TEXTO APRESENTADO:
- - - - -
Álbum de testemunhos
Por Sandro Ornellas
Duas palavras se destacam para mim
depois da leitura de Pequeno álbum de silêncios, livro de Monica Menezes e
Sarah Fernandes: silêncio e segredo. Ambas estão em locais-chave: no título e
na epígrafe de Cecília Meireles: “Dizer com claridade o que existe em segredo”.
Sem serem sinônimas, silêncio e segredo se somam para dizer o que é de certo
modo literatura e, dentro da literatura, poesia.
Se a poesia pode ser entendida
como uma margem extrema da literatura, margem que se confunde e mistura com a
música e as artes visuais, faz todo o sentido os poemas virem no livro lado a
lado em importância e diálogo com fotografias. Nem as fotos ilustram os poemas,
nem os poemas são legendas para as fotos. A montagem de ambos ao longo do livro
cria atmosferas que interrompem qualquer tentativa de unidade discursiva ou
narrativa que se queira lhes dar. E ambos, poema e fotografia, são portadores
dos silêncios e segredos do que chamamos poesia, essa interrupção da fala, com
sua continuação por outros meios.
- - - - -
INSTRUÇÃO: Transcreva fielmente o trecho do texto acima sobre o livro Pequeno álbum de silêncios, a partir das palavras que contêm “Sem serem sinônimas, silêncio” e encerrando logo após “por outros meios.”.
- - - - -
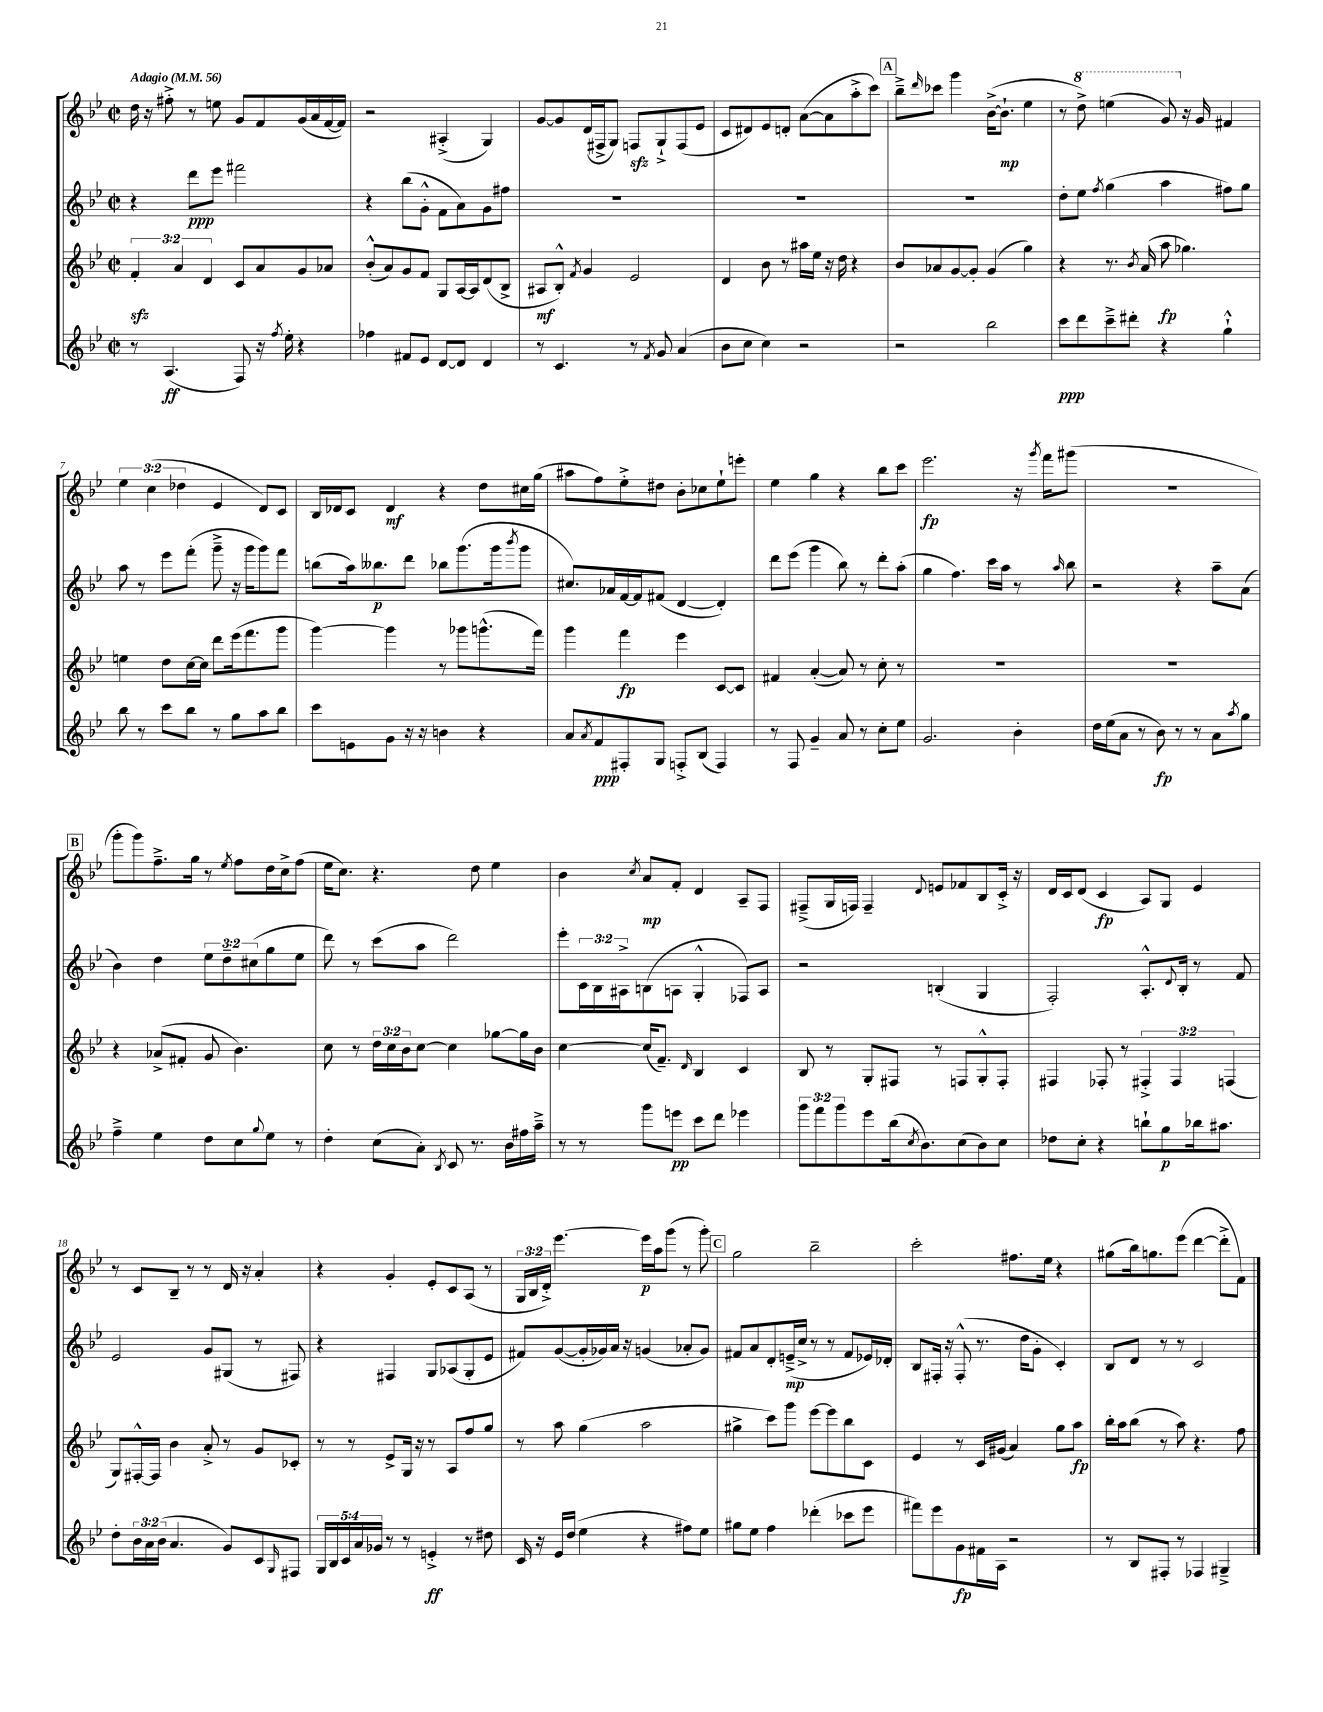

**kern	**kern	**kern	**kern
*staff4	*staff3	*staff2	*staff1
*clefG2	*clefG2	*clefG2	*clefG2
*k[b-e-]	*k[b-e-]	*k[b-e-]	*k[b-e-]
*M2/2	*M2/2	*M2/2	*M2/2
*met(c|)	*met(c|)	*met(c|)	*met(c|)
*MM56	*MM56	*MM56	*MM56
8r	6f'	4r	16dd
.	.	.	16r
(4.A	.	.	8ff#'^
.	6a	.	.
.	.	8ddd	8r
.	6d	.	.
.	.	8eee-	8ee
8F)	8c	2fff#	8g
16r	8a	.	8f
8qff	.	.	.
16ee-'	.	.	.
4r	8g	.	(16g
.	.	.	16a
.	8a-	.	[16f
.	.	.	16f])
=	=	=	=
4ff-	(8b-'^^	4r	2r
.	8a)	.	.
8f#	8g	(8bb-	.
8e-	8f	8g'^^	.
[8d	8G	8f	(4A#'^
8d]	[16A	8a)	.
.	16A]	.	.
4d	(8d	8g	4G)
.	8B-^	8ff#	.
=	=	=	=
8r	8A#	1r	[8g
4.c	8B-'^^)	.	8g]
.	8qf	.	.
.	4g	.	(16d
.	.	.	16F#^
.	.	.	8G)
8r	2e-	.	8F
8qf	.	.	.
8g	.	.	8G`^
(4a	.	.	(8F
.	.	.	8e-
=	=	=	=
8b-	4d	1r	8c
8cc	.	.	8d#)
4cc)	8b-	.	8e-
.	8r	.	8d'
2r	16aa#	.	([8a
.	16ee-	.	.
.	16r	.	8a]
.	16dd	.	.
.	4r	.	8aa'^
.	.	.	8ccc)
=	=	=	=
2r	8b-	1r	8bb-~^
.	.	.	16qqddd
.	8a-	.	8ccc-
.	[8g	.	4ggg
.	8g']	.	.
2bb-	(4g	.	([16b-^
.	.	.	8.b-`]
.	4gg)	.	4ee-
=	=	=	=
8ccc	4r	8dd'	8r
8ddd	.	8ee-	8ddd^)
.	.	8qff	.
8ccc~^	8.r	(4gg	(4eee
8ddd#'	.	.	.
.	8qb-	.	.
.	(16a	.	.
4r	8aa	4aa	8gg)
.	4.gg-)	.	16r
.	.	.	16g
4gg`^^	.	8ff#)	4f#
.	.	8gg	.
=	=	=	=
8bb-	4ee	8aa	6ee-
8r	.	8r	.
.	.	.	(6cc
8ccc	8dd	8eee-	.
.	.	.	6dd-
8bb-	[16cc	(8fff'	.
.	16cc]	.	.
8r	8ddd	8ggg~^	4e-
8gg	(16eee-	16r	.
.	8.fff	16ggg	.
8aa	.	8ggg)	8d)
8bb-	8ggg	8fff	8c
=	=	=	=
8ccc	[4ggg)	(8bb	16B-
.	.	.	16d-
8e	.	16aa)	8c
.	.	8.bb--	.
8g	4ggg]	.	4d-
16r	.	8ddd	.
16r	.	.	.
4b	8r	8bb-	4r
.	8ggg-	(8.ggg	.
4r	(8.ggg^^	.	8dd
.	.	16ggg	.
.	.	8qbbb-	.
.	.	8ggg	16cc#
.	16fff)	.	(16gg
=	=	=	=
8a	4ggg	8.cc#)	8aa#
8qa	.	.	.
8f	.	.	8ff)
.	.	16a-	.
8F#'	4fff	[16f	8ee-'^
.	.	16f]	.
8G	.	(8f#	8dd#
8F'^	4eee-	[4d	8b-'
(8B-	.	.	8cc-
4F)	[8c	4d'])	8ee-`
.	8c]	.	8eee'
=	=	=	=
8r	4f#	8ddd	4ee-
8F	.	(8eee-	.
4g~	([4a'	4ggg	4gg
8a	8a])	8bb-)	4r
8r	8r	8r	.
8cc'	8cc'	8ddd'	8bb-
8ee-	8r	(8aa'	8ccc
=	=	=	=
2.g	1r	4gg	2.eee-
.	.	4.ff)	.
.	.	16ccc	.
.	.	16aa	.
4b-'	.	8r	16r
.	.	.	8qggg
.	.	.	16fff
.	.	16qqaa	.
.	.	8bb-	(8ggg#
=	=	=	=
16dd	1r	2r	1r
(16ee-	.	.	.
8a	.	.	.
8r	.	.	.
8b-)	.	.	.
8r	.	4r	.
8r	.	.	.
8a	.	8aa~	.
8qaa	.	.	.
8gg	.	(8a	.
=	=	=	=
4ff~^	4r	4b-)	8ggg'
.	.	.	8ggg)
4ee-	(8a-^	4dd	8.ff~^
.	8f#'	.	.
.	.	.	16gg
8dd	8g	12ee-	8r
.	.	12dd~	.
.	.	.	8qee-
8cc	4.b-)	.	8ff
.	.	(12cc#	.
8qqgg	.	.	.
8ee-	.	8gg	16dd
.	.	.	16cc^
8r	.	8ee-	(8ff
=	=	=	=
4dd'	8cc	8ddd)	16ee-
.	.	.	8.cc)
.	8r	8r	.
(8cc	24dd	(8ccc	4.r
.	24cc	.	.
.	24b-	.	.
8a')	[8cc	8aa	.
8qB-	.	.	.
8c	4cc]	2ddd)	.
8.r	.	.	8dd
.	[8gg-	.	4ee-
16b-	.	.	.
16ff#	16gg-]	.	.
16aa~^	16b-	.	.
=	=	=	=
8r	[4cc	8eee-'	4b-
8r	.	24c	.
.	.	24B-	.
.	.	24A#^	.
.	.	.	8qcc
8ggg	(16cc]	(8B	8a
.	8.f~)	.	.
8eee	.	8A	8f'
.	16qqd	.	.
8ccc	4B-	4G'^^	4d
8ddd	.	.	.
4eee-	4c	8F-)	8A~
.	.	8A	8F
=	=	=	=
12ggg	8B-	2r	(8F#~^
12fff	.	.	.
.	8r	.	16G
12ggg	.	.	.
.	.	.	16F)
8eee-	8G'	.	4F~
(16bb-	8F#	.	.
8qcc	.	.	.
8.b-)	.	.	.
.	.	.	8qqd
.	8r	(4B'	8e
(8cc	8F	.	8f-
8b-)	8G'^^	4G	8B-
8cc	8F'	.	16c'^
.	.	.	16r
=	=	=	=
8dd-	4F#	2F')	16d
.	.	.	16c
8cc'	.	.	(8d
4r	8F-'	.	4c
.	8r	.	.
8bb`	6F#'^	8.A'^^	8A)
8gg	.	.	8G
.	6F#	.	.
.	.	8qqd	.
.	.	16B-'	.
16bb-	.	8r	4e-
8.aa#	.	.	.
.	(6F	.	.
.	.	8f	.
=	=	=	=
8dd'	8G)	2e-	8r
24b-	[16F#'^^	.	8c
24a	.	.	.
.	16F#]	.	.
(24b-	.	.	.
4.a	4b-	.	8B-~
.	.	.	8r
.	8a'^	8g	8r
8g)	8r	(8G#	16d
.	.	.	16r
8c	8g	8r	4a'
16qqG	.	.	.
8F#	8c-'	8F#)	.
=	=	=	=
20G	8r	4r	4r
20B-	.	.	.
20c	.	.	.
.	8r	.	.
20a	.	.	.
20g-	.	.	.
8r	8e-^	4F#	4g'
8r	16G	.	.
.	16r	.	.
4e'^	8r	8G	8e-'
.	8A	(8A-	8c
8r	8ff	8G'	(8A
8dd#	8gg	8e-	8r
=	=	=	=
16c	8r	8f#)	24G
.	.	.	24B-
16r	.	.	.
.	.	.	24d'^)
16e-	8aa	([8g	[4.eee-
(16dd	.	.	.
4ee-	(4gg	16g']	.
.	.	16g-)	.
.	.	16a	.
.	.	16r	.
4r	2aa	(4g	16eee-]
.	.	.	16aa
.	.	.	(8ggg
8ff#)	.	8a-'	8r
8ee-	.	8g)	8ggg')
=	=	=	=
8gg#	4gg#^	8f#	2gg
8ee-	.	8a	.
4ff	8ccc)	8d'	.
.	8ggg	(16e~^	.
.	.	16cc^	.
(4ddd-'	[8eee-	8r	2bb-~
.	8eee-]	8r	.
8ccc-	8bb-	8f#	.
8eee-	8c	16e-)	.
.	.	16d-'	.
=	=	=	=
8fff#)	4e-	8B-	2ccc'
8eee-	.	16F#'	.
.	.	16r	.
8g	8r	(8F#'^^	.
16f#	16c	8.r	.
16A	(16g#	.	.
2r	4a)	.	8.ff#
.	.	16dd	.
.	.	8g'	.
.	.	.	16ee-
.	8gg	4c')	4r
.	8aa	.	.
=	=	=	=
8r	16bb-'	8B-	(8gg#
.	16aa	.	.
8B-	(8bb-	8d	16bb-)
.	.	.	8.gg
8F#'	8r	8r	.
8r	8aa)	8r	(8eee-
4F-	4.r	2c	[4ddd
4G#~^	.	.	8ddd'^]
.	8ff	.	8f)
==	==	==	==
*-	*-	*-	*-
- - - - -
RESOLUÇÃO DA TAREFA:
Sem serem sinônimas, silêncio e segredo se somam para dizer o que é de certo
modo literatura e, dentro da literatura, poesia.
Se a poesia pode ser entendida
como uma margem extrema da literatura, margem que se confunde e mistura com a
música e as artes visuais, faz todo o sentido os poemas virem no livro lado a
lado em importância e diálogo com fotografias. Nem as fotos ilustram os poemas,
nem os poemas são legendas para as fotos. A montagem de ambos ao longo do livro
cria atmosferas que interrompem qualquer tentativa de unidade discursiva ou
narrativa que se queira lhes dar. E ambos, poema e fotografia, são portadores
dos silêncios e segredos do que chamamos poesia, essa interrupção da fala, com
sua continuação por outros meios.